■ Task instructions
Identify every line in the records below that contains the string "series", and copy each such line in full.

■ Available data
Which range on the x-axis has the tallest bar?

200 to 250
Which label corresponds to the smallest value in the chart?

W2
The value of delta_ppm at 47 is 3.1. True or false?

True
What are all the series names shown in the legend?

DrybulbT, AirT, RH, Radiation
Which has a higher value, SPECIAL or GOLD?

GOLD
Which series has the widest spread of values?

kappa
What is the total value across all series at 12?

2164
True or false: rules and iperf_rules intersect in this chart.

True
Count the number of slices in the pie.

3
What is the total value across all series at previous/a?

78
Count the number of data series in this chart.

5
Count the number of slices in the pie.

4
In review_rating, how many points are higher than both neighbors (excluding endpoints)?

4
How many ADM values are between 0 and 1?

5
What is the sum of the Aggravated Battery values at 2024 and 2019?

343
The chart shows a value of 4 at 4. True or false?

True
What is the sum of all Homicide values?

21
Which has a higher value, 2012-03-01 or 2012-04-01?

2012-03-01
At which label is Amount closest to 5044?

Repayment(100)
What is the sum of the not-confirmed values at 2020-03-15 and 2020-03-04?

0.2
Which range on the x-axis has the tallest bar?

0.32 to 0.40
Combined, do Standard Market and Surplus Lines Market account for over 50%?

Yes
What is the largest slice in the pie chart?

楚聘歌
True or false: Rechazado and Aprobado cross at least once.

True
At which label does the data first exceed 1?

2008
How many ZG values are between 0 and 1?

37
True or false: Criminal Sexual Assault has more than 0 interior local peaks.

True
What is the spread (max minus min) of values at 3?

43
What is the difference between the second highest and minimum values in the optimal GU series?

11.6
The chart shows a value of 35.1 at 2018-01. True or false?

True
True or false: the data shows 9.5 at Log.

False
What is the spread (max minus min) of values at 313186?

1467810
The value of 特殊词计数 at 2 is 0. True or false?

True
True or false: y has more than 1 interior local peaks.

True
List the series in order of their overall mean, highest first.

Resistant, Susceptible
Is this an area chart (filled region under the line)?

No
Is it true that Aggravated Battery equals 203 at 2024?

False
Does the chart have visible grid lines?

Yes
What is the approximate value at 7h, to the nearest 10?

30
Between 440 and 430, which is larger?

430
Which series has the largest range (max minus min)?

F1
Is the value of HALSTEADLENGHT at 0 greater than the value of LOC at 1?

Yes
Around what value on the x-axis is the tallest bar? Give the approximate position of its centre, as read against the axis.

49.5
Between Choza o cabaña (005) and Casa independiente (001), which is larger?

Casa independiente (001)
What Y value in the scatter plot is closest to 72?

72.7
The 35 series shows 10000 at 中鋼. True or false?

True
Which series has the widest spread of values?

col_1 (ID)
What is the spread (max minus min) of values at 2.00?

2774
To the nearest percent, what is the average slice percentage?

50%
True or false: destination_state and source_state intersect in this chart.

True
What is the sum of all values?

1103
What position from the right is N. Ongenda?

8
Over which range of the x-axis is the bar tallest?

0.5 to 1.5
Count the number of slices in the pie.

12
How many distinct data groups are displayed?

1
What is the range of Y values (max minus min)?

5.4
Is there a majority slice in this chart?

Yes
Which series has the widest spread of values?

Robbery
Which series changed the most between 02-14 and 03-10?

■ Output
What are all the series names shown in the legend?
Which series has the widest spread of values?
What is the total value across all series at 12?
What is the total value across all series at previous/a?
Count the number of data series in this chart.
What is the difference between the second highest and minimum values in the optimal GU series?
List the series in order of their overall mean, highest first.
Which series has the largest range (max minus min)?
The 35 series shows 10000 at 中鋼. True or false?
Which series has the widest spread of values?
Which series has the widest spread of values?
Which series changed the most between 02-14 and 03-10?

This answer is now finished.